■ **Saved entries**
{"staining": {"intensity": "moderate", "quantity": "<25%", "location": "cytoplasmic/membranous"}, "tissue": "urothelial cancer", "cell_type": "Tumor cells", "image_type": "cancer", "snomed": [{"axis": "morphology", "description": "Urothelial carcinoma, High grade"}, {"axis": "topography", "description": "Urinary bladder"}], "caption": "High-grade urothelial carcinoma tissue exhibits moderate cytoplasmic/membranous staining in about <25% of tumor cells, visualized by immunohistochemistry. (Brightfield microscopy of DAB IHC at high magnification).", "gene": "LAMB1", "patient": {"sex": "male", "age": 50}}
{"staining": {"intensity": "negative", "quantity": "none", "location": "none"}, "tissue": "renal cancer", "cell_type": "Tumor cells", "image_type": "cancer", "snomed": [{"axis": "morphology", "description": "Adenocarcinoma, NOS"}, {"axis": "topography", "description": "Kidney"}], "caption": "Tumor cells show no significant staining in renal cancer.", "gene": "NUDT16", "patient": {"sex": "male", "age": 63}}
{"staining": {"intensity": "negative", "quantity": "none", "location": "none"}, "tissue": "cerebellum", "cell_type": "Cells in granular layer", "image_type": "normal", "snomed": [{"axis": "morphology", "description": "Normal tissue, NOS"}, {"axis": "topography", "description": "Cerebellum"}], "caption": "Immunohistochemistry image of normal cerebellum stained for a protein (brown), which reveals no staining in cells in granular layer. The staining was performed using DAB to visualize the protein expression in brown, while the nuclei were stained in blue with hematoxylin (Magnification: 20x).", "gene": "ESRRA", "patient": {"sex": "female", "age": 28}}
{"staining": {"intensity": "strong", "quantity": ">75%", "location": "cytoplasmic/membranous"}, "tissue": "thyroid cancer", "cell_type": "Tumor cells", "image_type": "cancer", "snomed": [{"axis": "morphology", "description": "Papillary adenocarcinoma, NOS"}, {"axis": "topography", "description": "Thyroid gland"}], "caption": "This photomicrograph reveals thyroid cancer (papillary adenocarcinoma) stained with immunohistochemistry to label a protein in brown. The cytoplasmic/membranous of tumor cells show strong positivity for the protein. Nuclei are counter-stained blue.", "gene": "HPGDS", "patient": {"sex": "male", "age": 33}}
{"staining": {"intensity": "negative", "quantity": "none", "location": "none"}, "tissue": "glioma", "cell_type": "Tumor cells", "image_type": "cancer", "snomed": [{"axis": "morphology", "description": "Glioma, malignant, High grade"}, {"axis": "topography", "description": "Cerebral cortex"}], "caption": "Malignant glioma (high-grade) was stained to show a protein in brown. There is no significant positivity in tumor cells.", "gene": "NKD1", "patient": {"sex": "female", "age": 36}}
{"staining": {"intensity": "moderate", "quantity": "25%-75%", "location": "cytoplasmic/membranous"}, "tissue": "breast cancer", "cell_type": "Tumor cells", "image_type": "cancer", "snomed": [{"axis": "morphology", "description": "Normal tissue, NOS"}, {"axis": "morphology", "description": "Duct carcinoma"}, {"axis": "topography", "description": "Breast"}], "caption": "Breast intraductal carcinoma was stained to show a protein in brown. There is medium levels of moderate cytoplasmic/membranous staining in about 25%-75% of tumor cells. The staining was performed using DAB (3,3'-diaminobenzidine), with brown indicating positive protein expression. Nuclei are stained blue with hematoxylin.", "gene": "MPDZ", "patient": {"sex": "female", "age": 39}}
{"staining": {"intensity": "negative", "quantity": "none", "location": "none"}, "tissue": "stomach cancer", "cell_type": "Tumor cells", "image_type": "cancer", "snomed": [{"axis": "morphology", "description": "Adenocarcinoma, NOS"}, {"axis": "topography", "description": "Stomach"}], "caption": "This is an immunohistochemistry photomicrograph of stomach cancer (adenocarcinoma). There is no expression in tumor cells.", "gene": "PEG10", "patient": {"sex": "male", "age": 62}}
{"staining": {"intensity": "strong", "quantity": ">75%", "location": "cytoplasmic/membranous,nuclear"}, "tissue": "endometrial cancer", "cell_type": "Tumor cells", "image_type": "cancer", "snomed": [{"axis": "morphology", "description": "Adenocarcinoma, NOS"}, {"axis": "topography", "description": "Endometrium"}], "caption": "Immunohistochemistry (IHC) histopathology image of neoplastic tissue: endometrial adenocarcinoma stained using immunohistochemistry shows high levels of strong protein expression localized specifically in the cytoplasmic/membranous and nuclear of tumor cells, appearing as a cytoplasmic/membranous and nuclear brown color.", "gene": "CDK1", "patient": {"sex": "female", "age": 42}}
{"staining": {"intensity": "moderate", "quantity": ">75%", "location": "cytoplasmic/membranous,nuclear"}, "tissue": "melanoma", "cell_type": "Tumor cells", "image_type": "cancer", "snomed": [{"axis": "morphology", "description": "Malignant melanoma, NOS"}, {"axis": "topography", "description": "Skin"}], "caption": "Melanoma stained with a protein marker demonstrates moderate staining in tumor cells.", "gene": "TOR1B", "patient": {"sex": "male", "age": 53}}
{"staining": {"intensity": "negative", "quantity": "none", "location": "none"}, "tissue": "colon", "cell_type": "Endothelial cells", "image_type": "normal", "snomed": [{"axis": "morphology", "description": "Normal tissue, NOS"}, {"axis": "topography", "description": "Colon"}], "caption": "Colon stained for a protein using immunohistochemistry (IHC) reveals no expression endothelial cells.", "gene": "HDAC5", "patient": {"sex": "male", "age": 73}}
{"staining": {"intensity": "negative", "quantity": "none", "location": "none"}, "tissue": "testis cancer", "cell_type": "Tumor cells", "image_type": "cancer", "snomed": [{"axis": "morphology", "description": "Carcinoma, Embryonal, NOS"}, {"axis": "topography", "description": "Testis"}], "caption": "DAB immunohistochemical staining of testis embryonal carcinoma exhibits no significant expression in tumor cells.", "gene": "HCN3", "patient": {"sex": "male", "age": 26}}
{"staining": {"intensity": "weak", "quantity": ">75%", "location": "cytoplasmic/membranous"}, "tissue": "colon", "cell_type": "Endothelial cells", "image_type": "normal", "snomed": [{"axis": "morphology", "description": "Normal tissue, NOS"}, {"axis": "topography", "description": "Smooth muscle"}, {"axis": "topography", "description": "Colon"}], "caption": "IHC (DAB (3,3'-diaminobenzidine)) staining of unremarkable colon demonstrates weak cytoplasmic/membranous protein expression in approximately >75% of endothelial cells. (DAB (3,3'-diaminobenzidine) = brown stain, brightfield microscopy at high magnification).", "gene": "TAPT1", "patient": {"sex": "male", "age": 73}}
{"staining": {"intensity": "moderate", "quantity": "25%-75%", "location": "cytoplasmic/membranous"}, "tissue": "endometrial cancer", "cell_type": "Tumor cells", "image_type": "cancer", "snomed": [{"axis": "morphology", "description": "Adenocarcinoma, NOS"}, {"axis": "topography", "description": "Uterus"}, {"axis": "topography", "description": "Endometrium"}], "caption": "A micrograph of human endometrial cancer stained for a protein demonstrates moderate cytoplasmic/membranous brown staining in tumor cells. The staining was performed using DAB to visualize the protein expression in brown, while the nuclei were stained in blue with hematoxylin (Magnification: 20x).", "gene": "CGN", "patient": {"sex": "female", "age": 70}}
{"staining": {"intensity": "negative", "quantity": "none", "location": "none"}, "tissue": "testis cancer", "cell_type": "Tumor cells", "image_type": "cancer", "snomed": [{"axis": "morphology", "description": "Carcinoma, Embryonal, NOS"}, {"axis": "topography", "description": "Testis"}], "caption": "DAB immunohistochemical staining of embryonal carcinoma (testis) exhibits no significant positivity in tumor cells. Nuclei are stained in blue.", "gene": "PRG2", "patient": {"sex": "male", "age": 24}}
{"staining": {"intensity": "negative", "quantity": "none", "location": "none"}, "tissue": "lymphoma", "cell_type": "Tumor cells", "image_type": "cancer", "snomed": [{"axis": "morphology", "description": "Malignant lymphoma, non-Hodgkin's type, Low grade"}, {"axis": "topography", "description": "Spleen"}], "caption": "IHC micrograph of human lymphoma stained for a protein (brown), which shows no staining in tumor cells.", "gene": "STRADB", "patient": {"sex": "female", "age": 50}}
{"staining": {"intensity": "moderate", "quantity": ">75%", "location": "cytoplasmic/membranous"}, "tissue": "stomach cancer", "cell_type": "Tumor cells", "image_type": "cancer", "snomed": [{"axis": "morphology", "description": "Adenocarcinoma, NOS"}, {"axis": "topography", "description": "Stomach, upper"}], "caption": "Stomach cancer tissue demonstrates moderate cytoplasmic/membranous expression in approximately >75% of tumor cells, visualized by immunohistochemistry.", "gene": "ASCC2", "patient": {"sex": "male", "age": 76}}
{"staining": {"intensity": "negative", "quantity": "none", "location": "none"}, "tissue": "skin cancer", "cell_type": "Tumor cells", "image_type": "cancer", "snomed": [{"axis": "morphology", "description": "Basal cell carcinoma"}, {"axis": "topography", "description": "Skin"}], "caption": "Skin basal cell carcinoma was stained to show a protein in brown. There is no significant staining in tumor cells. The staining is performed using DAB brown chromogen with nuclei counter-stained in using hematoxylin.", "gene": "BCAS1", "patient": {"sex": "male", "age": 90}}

■ **Instructions to follow**
Copy out the lines above with "Endometrium" in them.

■ **Task output**
{"staining": {"intensity": "strong", "quantity": ">75%", "location": "cytoplasmic/membranous,nuclear"}, "tissue": "endometrial cancer", "cell_type": "Tumor cells", "image_type": "cancer", "snomed": [{"axis": "morphology", "description": "Adenocarcinoma, NOS"}, {"axis": "topography", "description": "Endometrium"}], "caption": "Immunohistochemistry (IHC) histopathology image of neoplastic tissue: endometrial adenocarcinoma stained using immunohistochemistry shows high levels of strong protein expression localized specifically in the cytoplasmic/membranous and nuclear of tumor cells, appearing as a cytoplasmic/membranous and nuclear brown color.", "gene": "CDK1", "patient": {"sex": "female", "age": 42}}
{"staining": {"intensity": "moderate", "quantity": "25%-75%", "location": "cytoplasmic/membranous"}, "tissue": "endometrial cancer", "cell_type": "Tumor cells", "image_type": "cancer", "snomed": [{"axis": "morphology", "description": "Adenocarcinoma, NOS"}, {"axis": "topography", "description": "Uterus"}, {"axis": "topography", "description": "Endometrium"}], "caption": "A micrograph of human endometrial cancer stained for a protein demonstrates moderate cytoplasmic/membranous brown staining in tumor cells. The staining was performed using DAB to visualize the protein expression in brown, while the nuclei were stained in blue with hematoxylin (Magnification: 20x).", "gene": "CGN", "patient": {"sex": "female", "age": 70}}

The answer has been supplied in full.